Sejak 2005, Komoro telah memperoleh subsidi USD1,3 juta (Rp18 miliar) per tahun dari FIFA. Mereka juga telah menjadi anggota program pengembangan FIFA. Mereka juga akan mendapatkan dana USD11,4 juta (Rp162 miliar) untuk pembangunan kantor Asosiasi Sepakbola Komoro (FFC) yang baru pada akhir 2022.



Bermaterikan pemain klub Eropa

Meski pendatang baru dan negara kecil, bukan berarti Komoro minim talenta. Seperti negara-negara Afrika pada umumnya, mereka juga diperkuat para pemain yang lahir dan besar di Eropa. 

Bahkan, pelatih mereka, Amir Abdou, lahir dan besar di Prancis dari keturunan Komoro. Awalnya, pelatih berusia 49 tahun itu seharusnya membantu mantan pelatih Marseille dan Raja Casablanca, Henri Stambouli. Tapi, dia kemudian mengambil kendali penuh Komoro ketika pelatih asal Prancis itu mundur.

Menemukan pemain dengan akar Komoro, terutama di selatan Prancis di divisi kedua atau ketiga, Abdou perlahan meningkatkan kinerja Coelacanth. Disiplin dan organisasi adalah pilar utama pekerjaannya.

"Di klub kami, kami semua bekerja dengan egois pada karier kami sendiri. Tapi, dengan tim nasional berbeda. Ambisi individu mengambil kursi belakang dan kami berjuang sebagai satu untuk negara kami," kata Bakari.

Kisah Bakari sendiri adalah contoh yang bagus. Dia lahir di pinggiran Paris. Bakat, membuatnya diterima di Akademi Paris Saint-Germain. Tapi, dia tidak dibawa ke skuda utama ketika mencapai usia dewasa. Lalu, dia menghabiskan beberapa musim di liga yang lebih rendah di Prancis dan Belgia sebelum menandatangani kontrak dengan RKC pada 2017. Sejak itu, dia telah membuat 92 penampilan liga, mencetak empat gol, membantu tim promosi ke Eredivisie pada 2019.

Kekuatan terbesar tim terletak pada keakraban. Hampir tidak berubah dalam hal personel sejak 2016. Abdou menjalankan timnas seperti klub. Secara teratur, dia mengumpulkan skuad bersama di Komoro untuk kamp pelatihan. Para pemain tahu dan percaya satu sama lain. "Kami seperti satu keluarga besar," ucap Bakari.

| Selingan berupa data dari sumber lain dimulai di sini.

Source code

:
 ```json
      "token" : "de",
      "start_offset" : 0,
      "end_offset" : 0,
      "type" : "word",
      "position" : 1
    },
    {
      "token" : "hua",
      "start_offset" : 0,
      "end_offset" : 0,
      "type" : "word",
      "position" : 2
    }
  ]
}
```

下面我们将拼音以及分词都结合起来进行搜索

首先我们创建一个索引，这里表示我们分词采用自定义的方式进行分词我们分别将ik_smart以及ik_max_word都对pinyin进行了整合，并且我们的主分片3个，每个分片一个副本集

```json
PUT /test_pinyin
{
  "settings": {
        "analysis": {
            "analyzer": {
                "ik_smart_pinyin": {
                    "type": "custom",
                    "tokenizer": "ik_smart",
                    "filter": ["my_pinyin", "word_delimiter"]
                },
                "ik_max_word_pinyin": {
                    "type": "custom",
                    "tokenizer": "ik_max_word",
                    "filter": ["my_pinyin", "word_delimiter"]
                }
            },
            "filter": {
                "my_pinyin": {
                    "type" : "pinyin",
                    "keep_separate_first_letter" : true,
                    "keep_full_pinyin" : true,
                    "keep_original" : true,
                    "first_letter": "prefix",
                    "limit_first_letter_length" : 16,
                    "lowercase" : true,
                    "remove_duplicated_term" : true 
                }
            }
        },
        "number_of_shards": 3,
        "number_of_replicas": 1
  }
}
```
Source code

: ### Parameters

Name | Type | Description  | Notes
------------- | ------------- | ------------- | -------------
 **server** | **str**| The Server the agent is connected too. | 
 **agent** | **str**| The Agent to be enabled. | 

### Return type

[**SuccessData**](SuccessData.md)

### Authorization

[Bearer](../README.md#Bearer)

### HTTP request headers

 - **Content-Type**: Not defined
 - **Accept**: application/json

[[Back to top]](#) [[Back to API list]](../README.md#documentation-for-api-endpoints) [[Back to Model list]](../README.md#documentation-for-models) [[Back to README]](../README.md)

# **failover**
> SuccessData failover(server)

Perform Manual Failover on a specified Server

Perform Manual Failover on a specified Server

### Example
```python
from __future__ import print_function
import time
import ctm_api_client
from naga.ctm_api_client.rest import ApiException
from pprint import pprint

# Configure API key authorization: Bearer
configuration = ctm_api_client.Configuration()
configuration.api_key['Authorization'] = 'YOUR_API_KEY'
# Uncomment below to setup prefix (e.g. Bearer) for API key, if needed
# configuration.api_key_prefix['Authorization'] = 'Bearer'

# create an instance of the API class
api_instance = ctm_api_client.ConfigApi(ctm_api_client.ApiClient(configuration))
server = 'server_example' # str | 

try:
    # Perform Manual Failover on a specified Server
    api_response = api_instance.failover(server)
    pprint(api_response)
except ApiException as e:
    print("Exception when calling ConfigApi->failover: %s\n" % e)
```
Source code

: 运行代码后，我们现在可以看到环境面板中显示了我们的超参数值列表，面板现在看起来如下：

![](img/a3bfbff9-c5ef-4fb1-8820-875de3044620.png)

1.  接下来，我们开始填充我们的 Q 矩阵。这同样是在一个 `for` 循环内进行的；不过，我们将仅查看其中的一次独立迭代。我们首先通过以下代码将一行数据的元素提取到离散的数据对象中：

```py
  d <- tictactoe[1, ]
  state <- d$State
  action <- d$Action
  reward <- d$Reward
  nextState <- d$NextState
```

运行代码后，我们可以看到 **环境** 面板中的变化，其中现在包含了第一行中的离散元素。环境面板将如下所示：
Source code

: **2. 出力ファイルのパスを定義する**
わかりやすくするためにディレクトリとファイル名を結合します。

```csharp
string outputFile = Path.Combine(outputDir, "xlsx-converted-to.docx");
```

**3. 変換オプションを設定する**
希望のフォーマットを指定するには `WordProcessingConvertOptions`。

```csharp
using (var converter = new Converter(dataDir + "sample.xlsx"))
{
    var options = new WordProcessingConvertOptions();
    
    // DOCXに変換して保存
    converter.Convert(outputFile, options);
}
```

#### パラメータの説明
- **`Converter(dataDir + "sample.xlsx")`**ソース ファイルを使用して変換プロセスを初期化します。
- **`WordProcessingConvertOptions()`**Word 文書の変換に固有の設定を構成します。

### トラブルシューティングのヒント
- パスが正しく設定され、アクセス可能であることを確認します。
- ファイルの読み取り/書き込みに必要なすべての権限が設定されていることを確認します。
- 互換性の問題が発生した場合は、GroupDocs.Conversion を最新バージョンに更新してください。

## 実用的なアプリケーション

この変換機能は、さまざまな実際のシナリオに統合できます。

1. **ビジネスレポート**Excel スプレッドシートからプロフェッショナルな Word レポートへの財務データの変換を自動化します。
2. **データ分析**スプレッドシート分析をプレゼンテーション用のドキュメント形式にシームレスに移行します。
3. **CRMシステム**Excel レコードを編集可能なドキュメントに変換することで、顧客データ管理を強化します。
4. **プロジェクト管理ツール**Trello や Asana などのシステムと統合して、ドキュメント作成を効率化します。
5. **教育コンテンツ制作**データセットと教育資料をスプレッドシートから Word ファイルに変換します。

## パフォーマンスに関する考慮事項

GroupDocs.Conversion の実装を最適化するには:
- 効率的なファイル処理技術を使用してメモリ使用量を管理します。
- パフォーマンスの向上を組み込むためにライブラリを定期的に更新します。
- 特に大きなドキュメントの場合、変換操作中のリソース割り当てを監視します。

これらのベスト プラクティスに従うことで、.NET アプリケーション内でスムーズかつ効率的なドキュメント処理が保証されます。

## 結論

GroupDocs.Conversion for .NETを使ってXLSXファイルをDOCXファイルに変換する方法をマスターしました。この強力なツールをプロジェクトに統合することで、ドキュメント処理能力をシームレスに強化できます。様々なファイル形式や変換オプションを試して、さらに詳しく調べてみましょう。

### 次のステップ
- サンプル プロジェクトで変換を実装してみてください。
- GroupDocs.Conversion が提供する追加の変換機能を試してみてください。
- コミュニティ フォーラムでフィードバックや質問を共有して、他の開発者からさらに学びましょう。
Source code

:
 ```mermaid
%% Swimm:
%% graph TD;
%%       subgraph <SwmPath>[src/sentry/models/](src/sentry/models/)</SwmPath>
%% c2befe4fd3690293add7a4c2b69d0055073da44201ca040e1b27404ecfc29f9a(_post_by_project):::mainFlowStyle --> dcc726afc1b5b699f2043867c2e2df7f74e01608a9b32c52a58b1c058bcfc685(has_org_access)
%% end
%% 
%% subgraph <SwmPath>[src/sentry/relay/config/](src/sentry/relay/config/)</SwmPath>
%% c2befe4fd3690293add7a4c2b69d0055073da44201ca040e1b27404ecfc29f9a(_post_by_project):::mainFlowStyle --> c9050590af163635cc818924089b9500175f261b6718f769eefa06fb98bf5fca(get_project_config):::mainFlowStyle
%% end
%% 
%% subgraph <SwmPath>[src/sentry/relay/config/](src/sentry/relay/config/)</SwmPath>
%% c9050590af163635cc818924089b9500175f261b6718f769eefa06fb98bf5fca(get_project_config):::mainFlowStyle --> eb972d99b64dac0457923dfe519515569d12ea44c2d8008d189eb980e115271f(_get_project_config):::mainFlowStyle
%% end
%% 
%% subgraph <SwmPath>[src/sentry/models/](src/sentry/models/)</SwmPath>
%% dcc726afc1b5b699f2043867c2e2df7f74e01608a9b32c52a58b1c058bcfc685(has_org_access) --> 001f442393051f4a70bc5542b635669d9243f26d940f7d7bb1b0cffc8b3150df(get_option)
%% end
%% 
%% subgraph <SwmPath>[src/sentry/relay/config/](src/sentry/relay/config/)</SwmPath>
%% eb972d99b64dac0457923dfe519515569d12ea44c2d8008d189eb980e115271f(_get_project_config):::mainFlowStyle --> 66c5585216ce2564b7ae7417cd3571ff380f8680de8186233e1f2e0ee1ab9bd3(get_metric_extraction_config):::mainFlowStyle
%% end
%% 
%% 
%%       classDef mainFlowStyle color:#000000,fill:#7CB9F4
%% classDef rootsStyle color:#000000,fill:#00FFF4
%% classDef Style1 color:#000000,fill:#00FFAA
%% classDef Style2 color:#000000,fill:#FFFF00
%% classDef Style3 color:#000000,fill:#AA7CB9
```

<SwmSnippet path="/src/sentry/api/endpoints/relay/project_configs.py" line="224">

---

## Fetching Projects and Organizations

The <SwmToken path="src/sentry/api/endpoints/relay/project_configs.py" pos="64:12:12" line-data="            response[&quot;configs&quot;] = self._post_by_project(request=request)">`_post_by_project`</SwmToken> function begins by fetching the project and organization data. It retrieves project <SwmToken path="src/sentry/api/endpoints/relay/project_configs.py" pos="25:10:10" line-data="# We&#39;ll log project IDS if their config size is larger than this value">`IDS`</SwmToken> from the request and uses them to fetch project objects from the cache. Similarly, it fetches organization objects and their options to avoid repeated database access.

Namun, akibat Covid-19, semuanya berubah. Mereka tidak bisa berkumpul bersama selama setahun di Komoro dan harus nomaden di Eropa. Suporter juga dilarang pergi ke Kamerun untuk mendukung Komoro. "Fans masih akan berada di belakang kita. Kami ingin membuat mereka bahagia," pungkas gelandang berusia 27 tahun itu.